- EXTRACT PROVIDED:
Modernize a Traditional SQL Server Architecture with Fabric

By: Ron L'Esteve | Updated: 2024-11-26 | Comments | Related: > Microsoft Fabric

Problem

The goal of modernizing a data platform is often the topic of discussion for organizations, especially at year-end when budgets, resources, and planning discussions are ripe. A modern data platform yields significant strategic value coupled with cost savings due to low storage costs and pay-as-you-go compute. Traditional SQL Server architectures have been the bedrock of data stability and scalability for decades. Through the years, however, these traditional appliances have experienced their limitations. The call for modern data Lakehouse and virtualization approaches has become not just strategic imperative, but a need for smooth daily operations to prevent continued traditional data challenges, such as resource contention and compute and storage restrictions.

Solution

Lakehouse architectures have been around for several years and have demonstrated success and value for organizations across the globe. On the Azure platform, Microsoft Fabric has been a new entrant to the modern data platform landscape, offering similar capabilities and features as Databricks. Fabric is unique in that it is Software as a Service (SaaS) vs. Platform as a Service (PaaS), which has historically dominated this space.

- PROBLEM STATEMENT: From the article on modernizing SQL Server with Fabric, reproduce word for word the passage between "Lakehouse architectures have" and "dominated this space.", inclusive.

- GIVEN MATERIAL:
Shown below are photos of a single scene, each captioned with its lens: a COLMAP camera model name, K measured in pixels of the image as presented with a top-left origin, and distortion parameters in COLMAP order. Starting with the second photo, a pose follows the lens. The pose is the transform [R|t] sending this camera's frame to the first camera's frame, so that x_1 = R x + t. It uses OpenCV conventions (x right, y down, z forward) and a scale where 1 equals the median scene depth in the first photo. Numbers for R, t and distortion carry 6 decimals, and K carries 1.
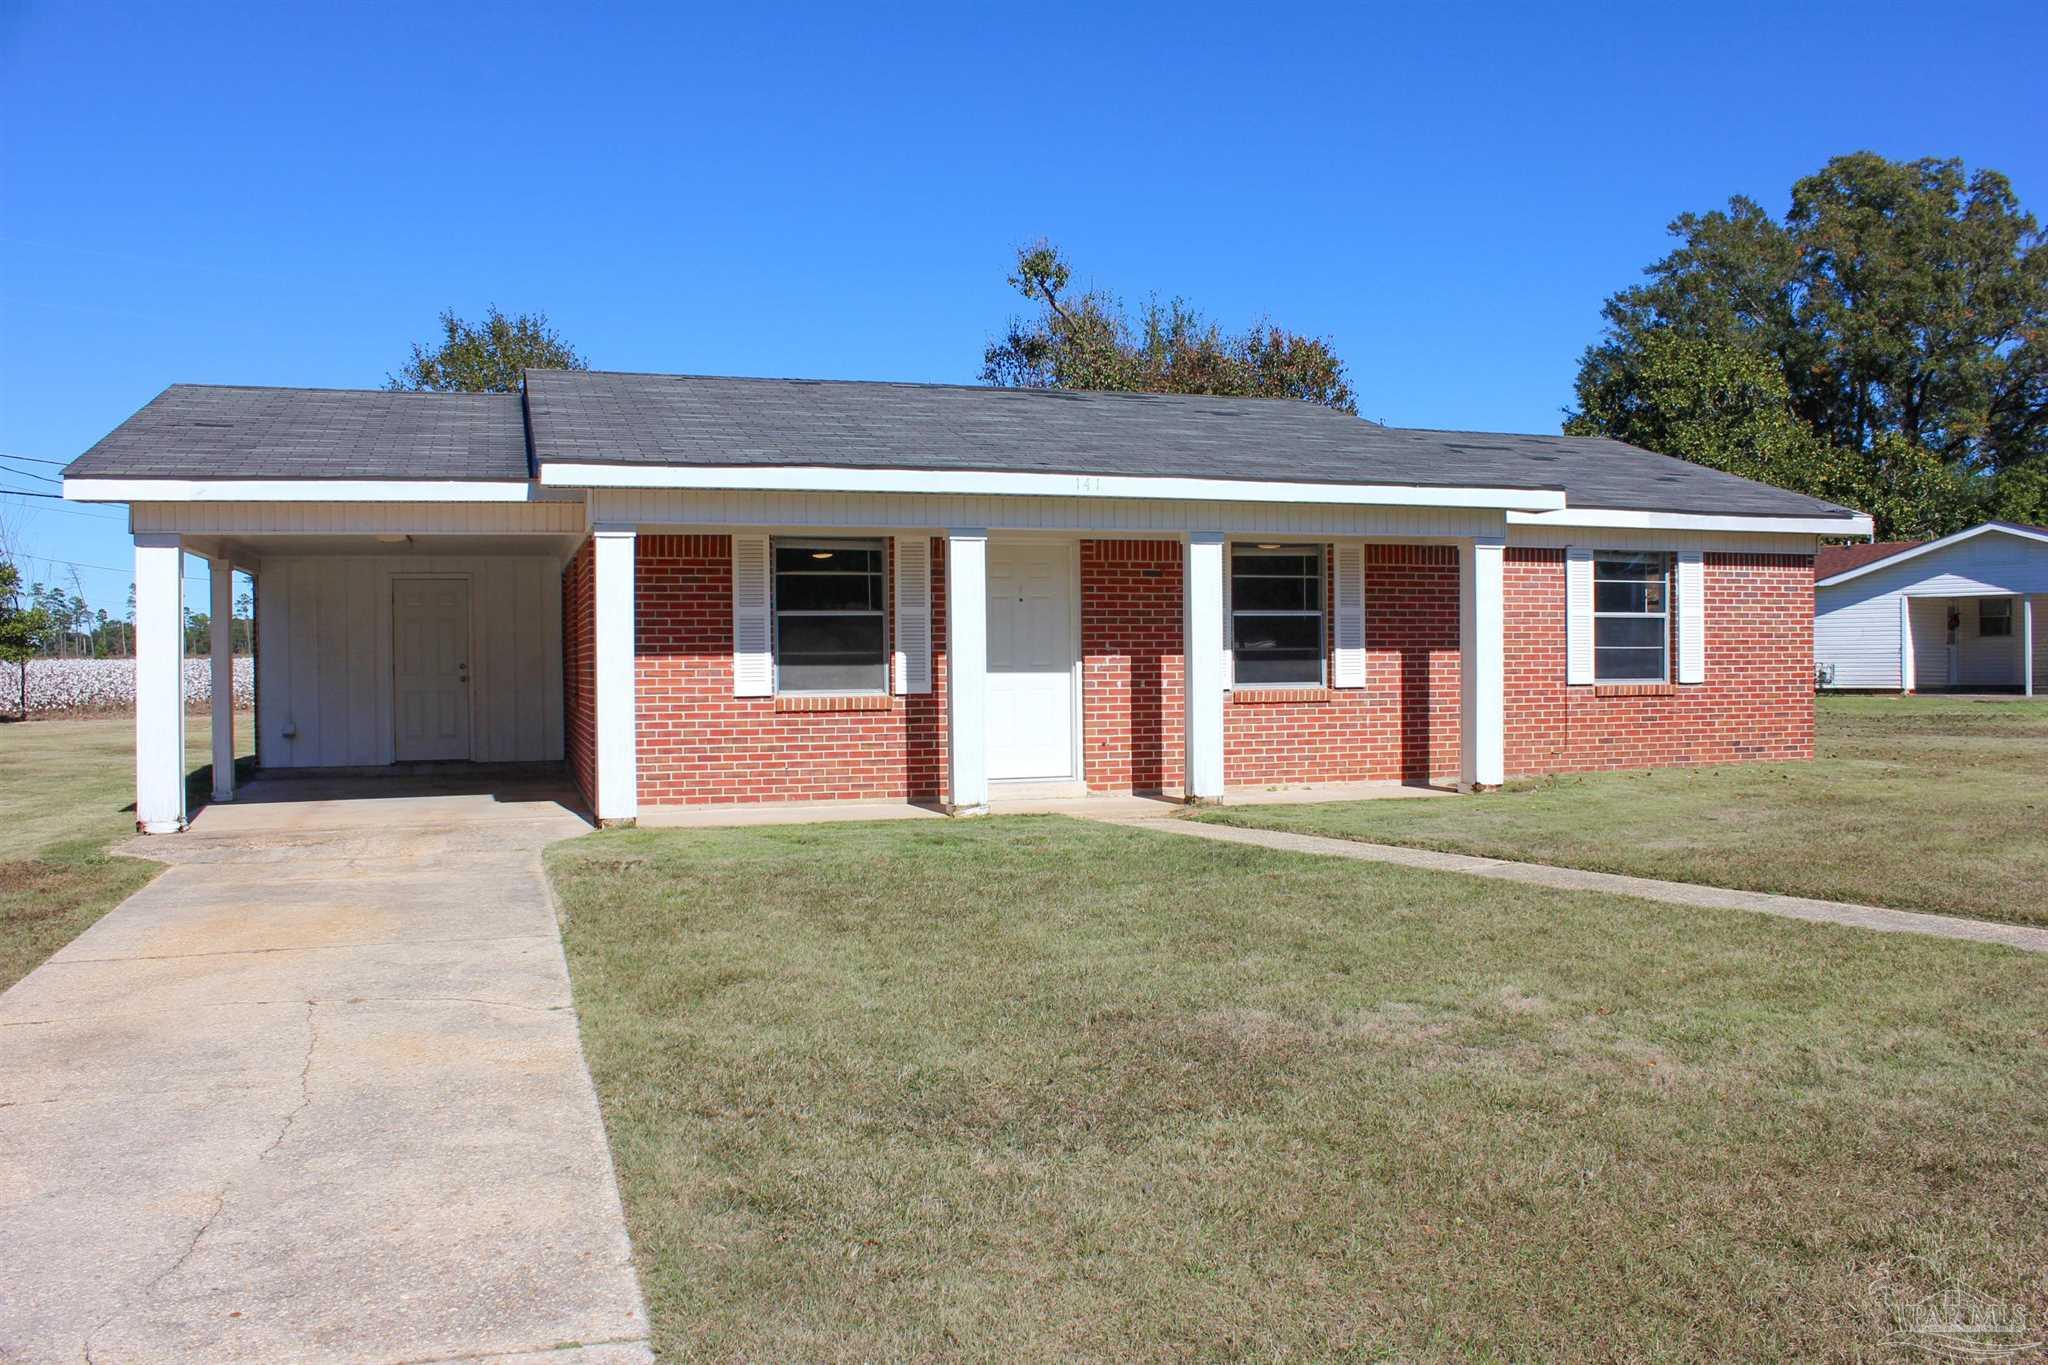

- EXERCISE OUTPUT:
Lakehouse architectures have been around for several years and have demonstrated success and value for organizations across the globe. On the Azure platform, Microsoft Fabric has been a new entrant to the modern data platform landscape, offering similar capabilities and features as Databricks. Fabric is unique in that it is Software as a Service (SaaS) vs. Platform as a Service (PaaS), which has historically dominated this space.